Second, temporal markers also need to be publicly and independently auditable. They should be immutable, tamper-resistant and distributed to remain auditable for extremely long periods of time. Online news headlines, for example, are not immutable nor tamper-resistant. If The Times newspaper had been only digital, it would have been trivial for them to retroactively modify the headline. To some degree, physical newspapers can be widely distributed, but not for long periods of time, as inevitably the evidence physically disintegrates, gets destroyed and disappears. For example, it is practically impossible today to find a physical copy of the famous January 3rd The Times paper. If The Times’ website goes down without a proper trusted archive (and assuming it is not corrupted) then physical papers would be the only method for future generations of verify the proof-of-absence of Bitcoin’s genesis block. Of course there are methods to mitigate this, such as distributed archives and timestamping using the OpenTimestamps protocol: but they inevitably also use the Bitcoin blockchain to achieve the level of security and certainty, so it makes sense to simply use the bitcoin block headers directly.
Bitcoin block headers cannot be guessed in advance since they are created from the random entropy of Bitcoin transaction data. If one includes the hash of a poem in a Bitcoin transaction, the hash of the bitcoin block will be generated using, in part, this data.

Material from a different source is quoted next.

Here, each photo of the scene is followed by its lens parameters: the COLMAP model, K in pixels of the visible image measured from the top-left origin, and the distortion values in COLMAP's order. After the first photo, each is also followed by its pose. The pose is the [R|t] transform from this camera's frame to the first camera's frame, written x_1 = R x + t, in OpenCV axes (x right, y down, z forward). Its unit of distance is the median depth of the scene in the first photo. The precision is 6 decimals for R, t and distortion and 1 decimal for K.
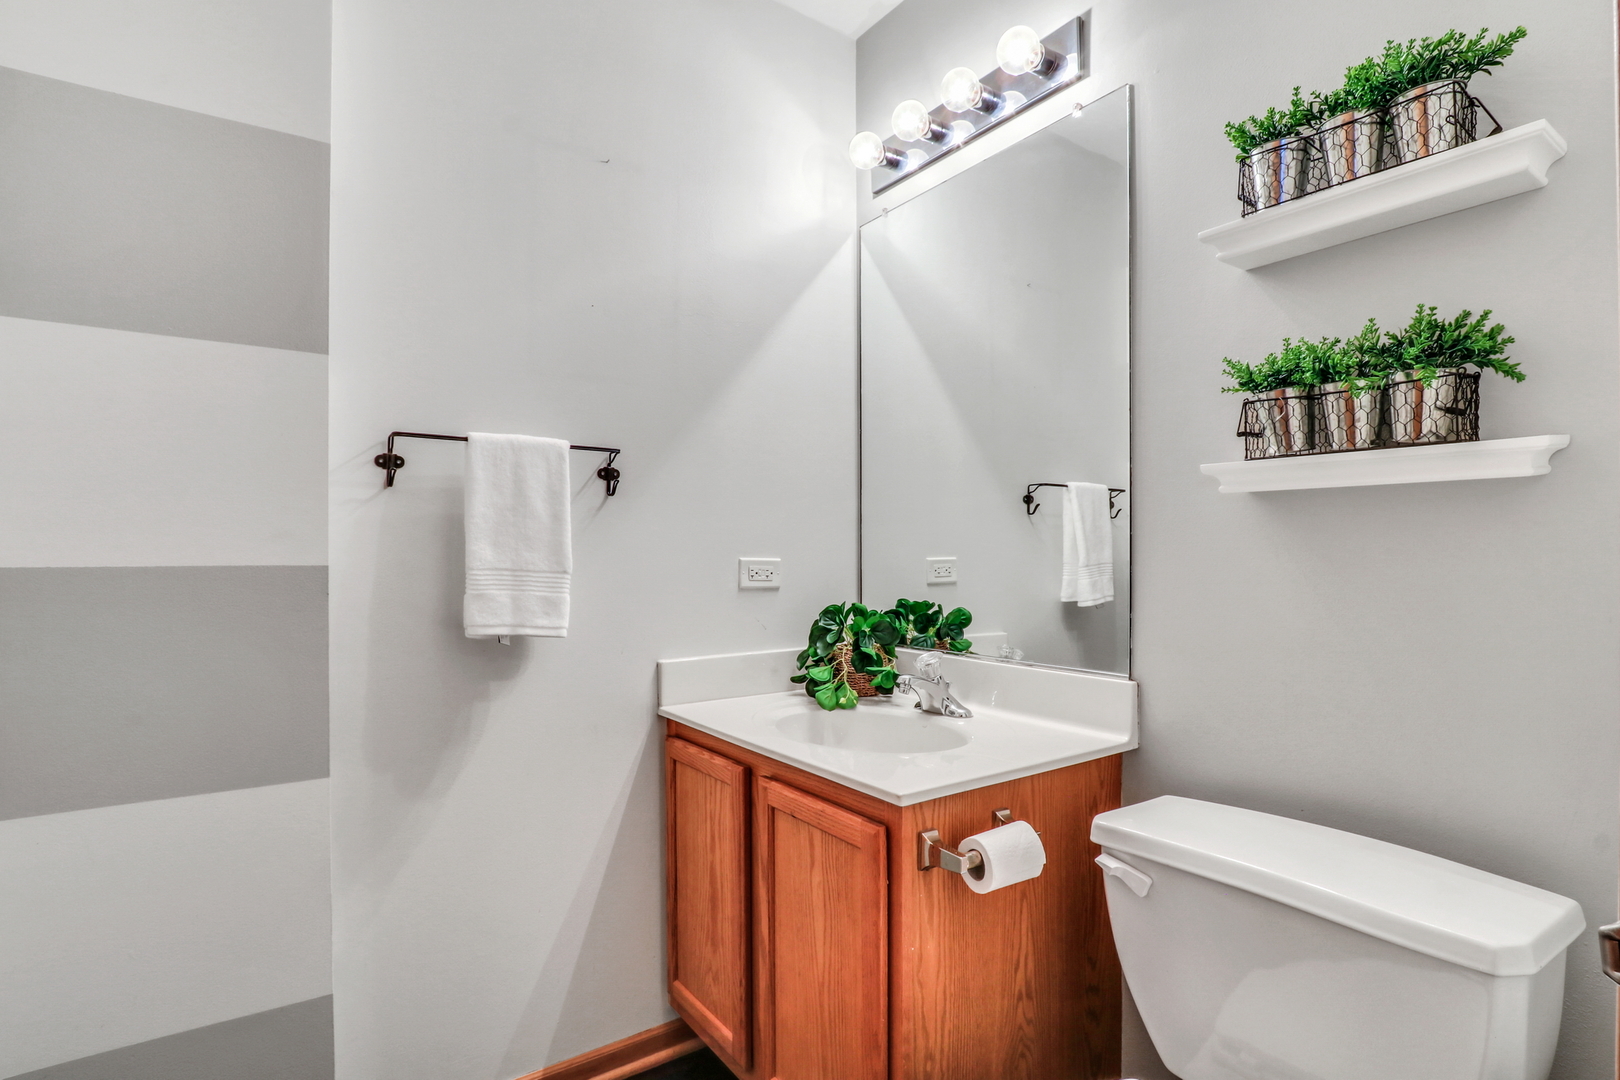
lens RADIAL K [[805.9, 0, 808.3], [0, 805.9, 547.0], [0, 0, 1]] dist [-0.011979, -0.000198]
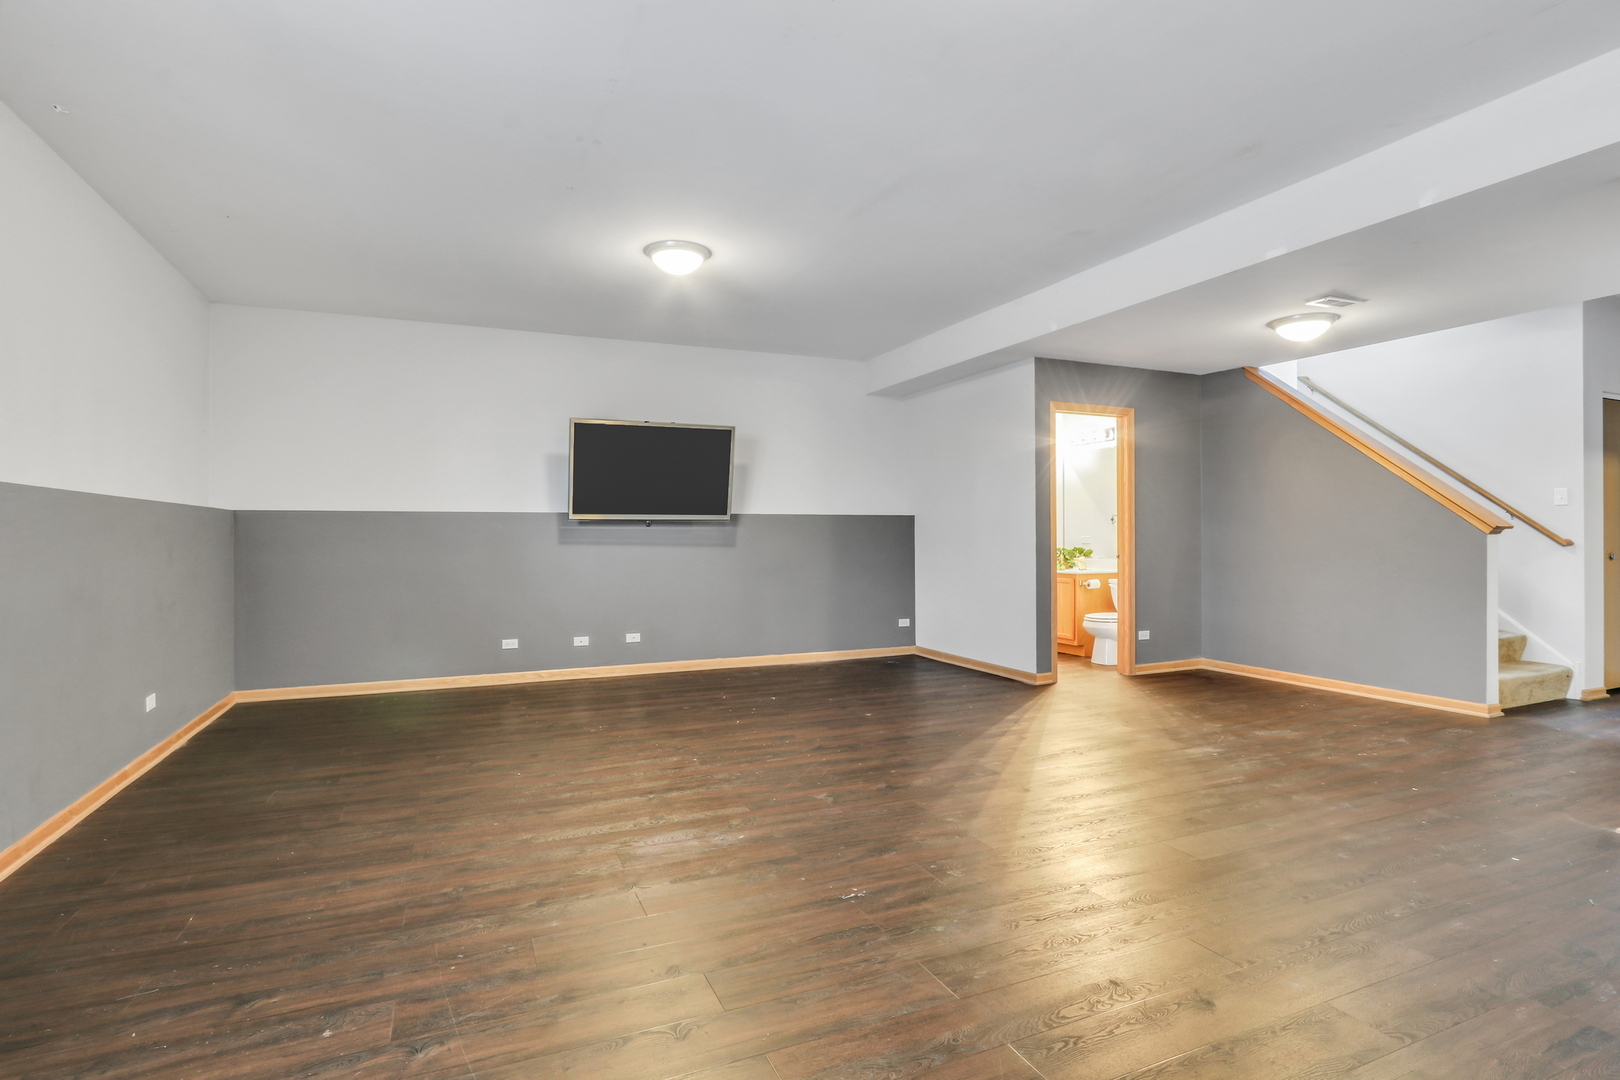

The Merkle root and Bitcoin block hash could never have been created if that specific data hadn’t been included in the transaction. Because anybody can write into the Bitcoin blockchain, it is impossible to guess what data will be included in the next block, and consequently it is impossible to guess future block hashes.
But couldn’t attackers collude with miners to generate, in advance, a particular block hash by changing the block’s nonce in order to defraud a proof-of-absence? This question is very legitimate because Bitcoin miners are in fact constantly trying to create a specific block hash by hashing the block data and changing a nonce in that data in order to obtain block hash which starts this a required amount of zeroes. The amount of zeroes is the bitcoin difficulty. If a miner wanted to mine a specific hash in advance, she would essentially be mining at the highest difficulty possible, since she’s looking not only for the first few numbers but in fact the entire hash. It is practically impossible for a miner to mine a specific block hash, since the difficulty is so high that she would never find a valid block matching her specific block hash as other miners mining at the lower, normal difficulty would inevitably find them much faster. Of course, attempting this impossible task would also cost the miner trying to collude not only the direct costs of mining but also the opportunity cost of not earning Bitcoin rewards.
Bitcoin block hashes are easy to independently verify. To do so, someone simply has to download the Bitcoin core software. The software will request a copy of the blockchain from peers. Using the “getblock” function of the Bitcoin software, anybody can look up the bitcoin block hash. The software will return information on this block, which includes its height and also the timestamp. Because of the Bitcoin consensus process, we know that all Bitcoin software will have the same copy of the blockchain. The Bitcoin software will know if the hash does not exist.
The Bitcoin software code itself is open-source and cryptographically signed by the Bitcoin Core developers and can be independently audited which provides a complete level of certainty. Alternatively it is possible to used a third-party block explorer to look-up a block hash, but in this case you are trusting a third-party (the person or company operating the block explorer)."